The “Public Plan Option”: Myths and Facts

Physicians for a National Health Program
29 E. Madison St., Suite 602
Chicago, IL 60602-4404

Myth: A public option will increase choice for patients. Fact: A public plan option will not increase choice of what matters for our health: choice of caregivers and choice in location of care. Patients will still have a limited choice of provider restricted by networks and will pay more to see providers outside of their network. Patients will still have to seek authorization for treatment. The public option will add one more plan to the hundreds of plans that already exist.

Myth: A public option will enable patients to keep their own doctor, regardless of changes in employment or health. Fact: A public plan option does not guarantee patients can keep their doctor regardless of employment or health because it leaves the employer based system of health care provision intact. If an employer chooses to change to a new plan, patients may have to change their doctor or pay higher fees to stay with their doctor. Insurers have strong financial incentives to enroll the healthy while avoiding the sick patients; thus if a patient becomes ill, they still risk losing their employer based insurance.

Myth: A public option will force private health insurers to compete on a level-playing field, especially in limited markets. Fact: The Medicare HMO experience shows private plans undermine fair competition despite regulations. They avoid the expensively ill (called “cherry-picking”) and use their marketing power to attract the healthiest patients. Private HMO Medicare also costs 12 to 19% more than traditional Medicare despite having a healthier population. The current Medicare experience combined with experience in many different states that have tried this type of reform shows that public plans are left with the sickest patients and fail due to rising costs while the private insurers continue to collect premiums from the healthiest patients and maintain their high profits.

Myth: A public option will provide everyone with the security that quality, affordable coverage will always be there. Fact: Our health care system is unsustainable. Health care reform that includes a public plan option will add hundreds of billions of additional dollars annually on top of 2.5 trillion dollars, (twice what any nation spends per person). We have vast domestic and international experience with public option schemes, and in no case have they resulted in universal coverage. This is because private insurance companies seek to enhance their profits by screening out sick and unprofitable patients, ultimately relegating most of the sick and costly to the public system, which quickly comes unraveled due to rising costs. Absent effective cost control, any increase in coverage or benefits will quickly be erased by rising costs. In conclusion, a public plan option does not lead toward single payer, but toward the segregation of patients, with profitable ones in private plans and unprofitable ones in the public plan.

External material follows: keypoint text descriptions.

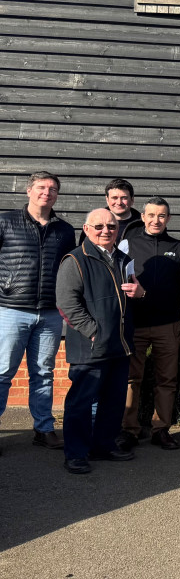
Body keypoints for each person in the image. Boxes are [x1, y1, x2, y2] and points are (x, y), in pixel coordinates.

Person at [56, 208, 144, 474]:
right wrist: (93, 331)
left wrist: (140, 292)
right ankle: (76, 454)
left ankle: (103, 446)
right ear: (86, 229)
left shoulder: (123, 258)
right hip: (90, 345)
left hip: (119, 345)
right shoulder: (75, 259)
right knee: (81, 403)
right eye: (99, 227)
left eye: (111, 226)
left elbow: (131, 294)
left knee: (113, 400)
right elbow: (67, 304)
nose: (106, 231)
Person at [0, 171, 76, 455]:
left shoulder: (65, 230)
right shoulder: (5, 221)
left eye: (53, 188)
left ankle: (44, 429)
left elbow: (69, 271)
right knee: (2, 373)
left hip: (49, 313)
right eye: (42, 187)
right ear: (28, 191)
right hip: (10, 309)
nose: (47, 192)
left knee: (44, 373)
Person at [115, 196, 180, 452]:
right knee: (130, 379)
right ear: (143, 217)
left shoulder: (179, 247)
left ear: (168, 218)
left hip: (167, 324)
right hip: (134, 324)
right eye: (151, 215)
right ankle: (129, 430)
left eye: (161, 216)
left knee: (166, 379)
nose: (155, 220)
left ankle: (161, 429)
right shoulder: (127, 244)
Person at [79, 178, 142, 245]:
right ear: (107, 199)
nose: (119, 202)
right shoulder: (93, 223)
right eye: (114, 198)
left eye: (124, 198)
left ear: (132, 200)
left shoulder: (143, 224)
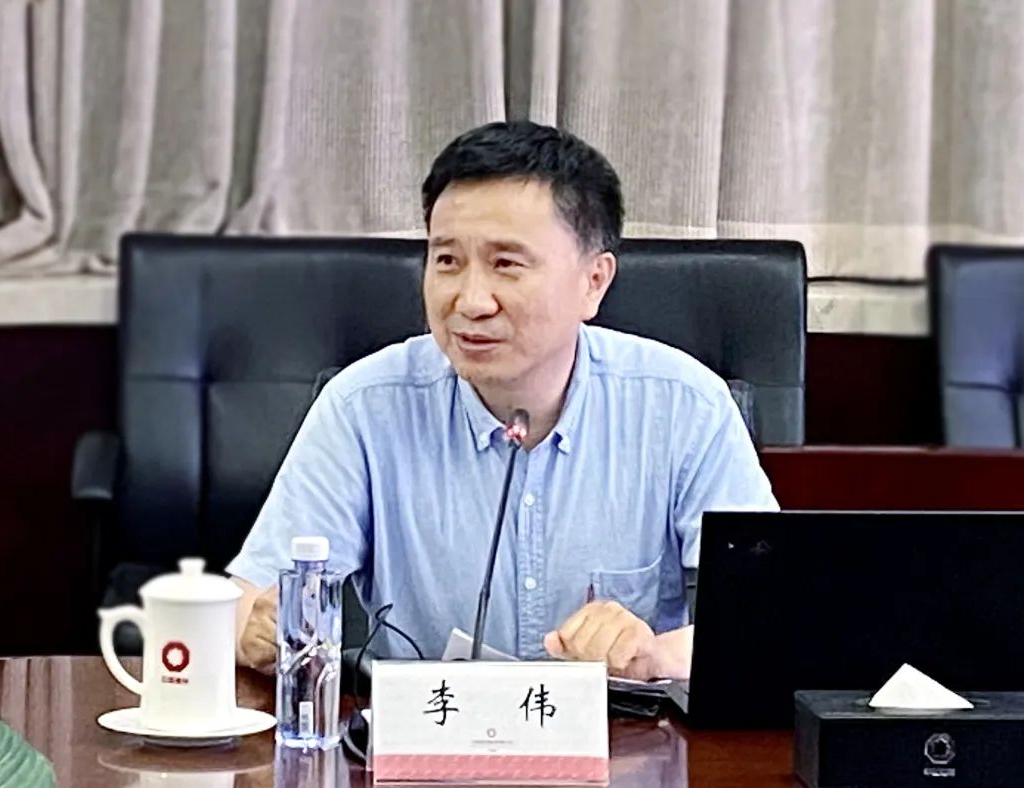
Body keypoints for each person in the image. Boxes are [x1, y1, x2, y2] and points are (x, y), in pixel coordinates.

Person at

Myth: A public option will provide better care to patients by driving innovation in the quality of care physicians provide. Fact: A public plan option would not improve overall quality: (1) it would leave in place the deficiencies that have resulted in very high costs with the poorest health care value of all nations, (2) it would keep intact for-profit, investor-owned hospitals, HMOs and nursing homes that have higher costs and score lower on most measures of quality than their non-profit counterparts, (3) it would add yet another payer to our fragmented system perpetuating challenges to coordinated care, for example, there will still be a need to collect premiums, track enrollment, disenrollment, etc, and hospital/NH payment will still require the an enormous billing apparatus.

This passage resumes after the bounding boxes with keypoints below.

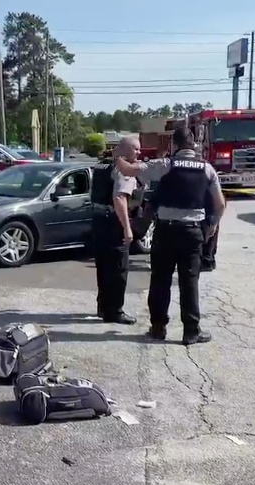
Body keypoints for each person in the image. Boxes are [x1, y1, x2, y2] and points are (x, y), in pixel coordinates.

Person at [115, 128, 226, 345]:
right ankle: (191, 332)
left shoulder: (165, 165)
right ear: (193, 145)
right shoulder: (207, 169)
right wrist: (211, 225)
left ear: (174, 145)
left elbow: (128, 170)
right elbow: (220, 203)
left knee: (160, 280)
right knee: (189, 281)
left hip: (166, 231)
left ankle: (158, 328)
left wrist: (118, 156)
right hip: (193, 232)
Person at [90, 137, 140, 324]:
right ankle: (115, 311)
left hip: (98, 219)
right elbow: (119, 198)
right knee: (119, 268)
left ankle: (103, 307)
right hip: (113, 222)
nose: (139, 153)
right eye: (136, 149)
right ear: (126, 149)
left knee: (103, 267)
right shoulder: (123, 169)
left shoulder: (102, 165)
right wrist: (127, 228)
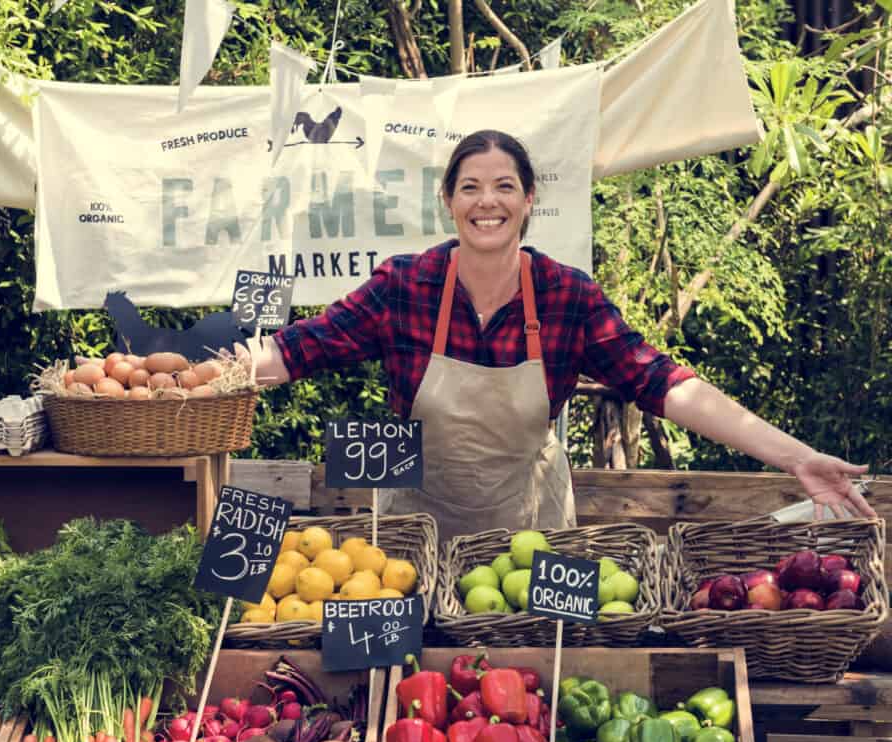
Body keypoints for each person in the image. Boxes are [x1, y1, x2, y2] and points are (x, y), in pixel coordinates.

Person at [239, 129, 875, 545]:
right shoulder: (405, 286)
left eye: (504, 187)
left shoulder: (567, 296)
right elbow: (299, 350)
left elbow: (663, 384)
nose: (487, 202)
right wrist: (197, 380)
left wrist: (794, 456)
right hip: (413, 537)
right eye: (470, 188)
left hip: (531, 539)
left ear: (528, 199)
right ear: (448, 202)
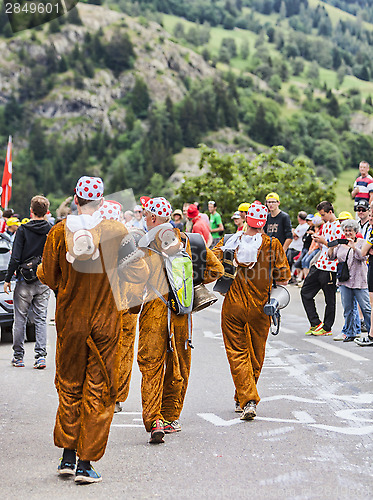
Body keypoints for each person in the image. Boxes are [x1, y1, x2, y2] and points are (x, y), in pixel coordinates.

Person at [37, 177, 146, 484]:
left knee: (69, 384)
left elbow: (48, 274)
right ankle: (86, 464)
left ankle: (67, 457)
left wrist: (70, 288)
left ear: (75, 198)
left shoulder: (59, 231)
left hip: (70, 320)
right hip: (105, 322)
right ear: (101, 200)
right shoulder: (115, 231)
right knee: (99, 389)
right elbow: (137, 272)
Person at [136, 197, 224, 443]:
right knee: (178, 365)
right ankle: (170, 417)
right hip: (180, 312)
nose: (144, 218)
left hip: (154, 310)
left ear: (153, 218)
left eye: (146, 215)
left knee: (151, 365)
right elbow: (216, 270)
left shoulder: (143, 243)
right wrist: (189, 284)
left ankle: (154, 420)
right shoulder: (189, 241)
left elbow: (133, 281)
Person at [213, 201, 290, 419]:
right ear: (264, 222)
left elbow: (210, 264)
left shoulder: (228, 242)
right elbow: (283, 277)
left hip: (232, 306)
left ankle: (244, 397)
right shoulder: (273, 244)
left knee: (237, 353)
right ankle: (247, 399)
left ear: (246, 219)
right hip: (261, 308)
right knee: (256, 355)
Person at [4, 196, 51, 368]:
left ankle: (18, 357)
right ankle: (40, 357)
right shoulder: (50, 229)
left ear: (31, 210)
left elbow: (15, 257)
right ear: (46, 212)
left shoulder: (23, 229)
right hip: (43, 280)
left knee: (20, 319)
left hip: (24, 280)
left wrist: (8, 279)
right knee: (40, 319)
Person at [301, 201, 342, 336]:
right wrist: (318, 240)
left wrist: (324, 241)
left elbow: (336, 246)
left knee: (329, 299)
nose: (322, 217)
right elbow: (323, 245)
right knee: (305, 292)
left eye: (323, 215)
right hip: (319, 263)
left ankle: (327, 327)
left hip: (331, 266)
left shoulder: (338, 227)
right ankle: (315, 323)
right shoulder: (325, 226)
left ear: (330, 212)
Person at [328, 219, 371, 342]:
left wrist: (354, 247)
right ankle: (349, 332)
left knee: (366, 308)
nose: (347, 233)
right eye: (346, 231)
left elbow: (362, 257)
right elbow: (331, 257)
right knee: (348, 309)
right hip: (344, 281)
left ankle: (371, 332)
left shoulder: (362, 242)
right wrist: (331, 247)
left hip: (359, 280)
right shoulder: (341, 244)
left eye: (350, 231)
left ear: (355, 231)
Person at [286, 211, 308, 275]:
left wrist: (293, 231)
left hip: (297, 248)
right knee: (289, 262)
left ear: (299, 218)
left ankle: (292, 276)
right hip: (293, 246)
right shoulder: (300, 225)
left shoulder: (304, 226)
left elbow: (294, 234)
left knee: (292, 263)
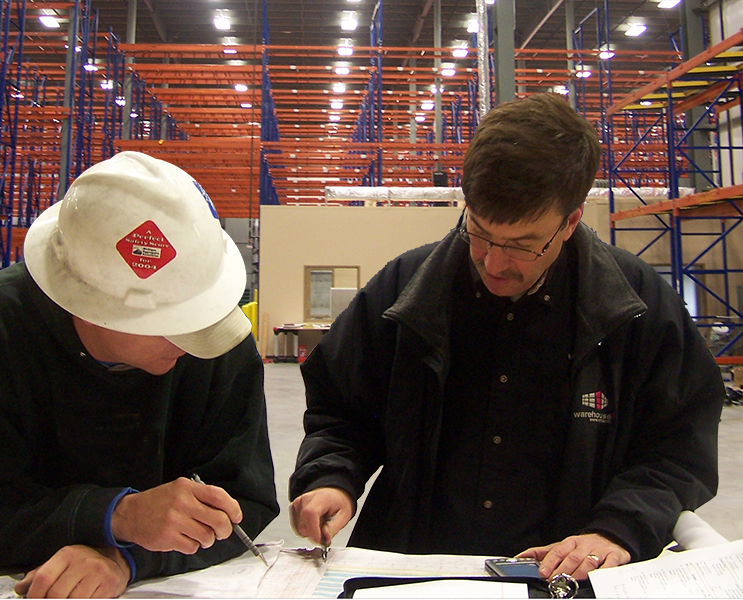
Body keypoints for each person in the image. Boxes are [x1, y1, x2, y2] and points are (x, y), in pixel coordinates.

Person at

Myth: A public option will reduce health care costs. Fact: The public option will not reduce health care costs for several reasons: there are no savings on physician office bureaucracy ($85 billion annually would be saved annually with single payer), no savings on hospitals’ billing or internal cost tracking ($90 billion annually would be saved with single payer, hospitals already use computerized uniform bill UB-82), no savings on NH/home care bureaucracy ($24 billion annually would be saved with single payer), inadequate insurance overhead reduction ($93 billion annually would be saved with single payer). In summary, studies show that even if more than 50% of patients switch to a public plan, this will only result in 1/7 of the savings that could be achieved under a national health care system ($47 billion v $363 billion annually savings). Adding a public option to the array of private insurance companies in existence will only exacerbate the waste and inefficiency inherent in a patchwork system of health care finance. In their drive to fight claims, issue denials and screen out the sick, insurance companies generate more than $350 billion in administrative paperwork waste. The proposed insurance industry regulator entity will only add another layer of needless bureaucracy to this already bloat-heavy system. Maintaining this system means that no effective cost control is possible and the system will rapidly deteriorate as costs increase. Only single payer can expand and improve coverage to everyone without spending more than we are now.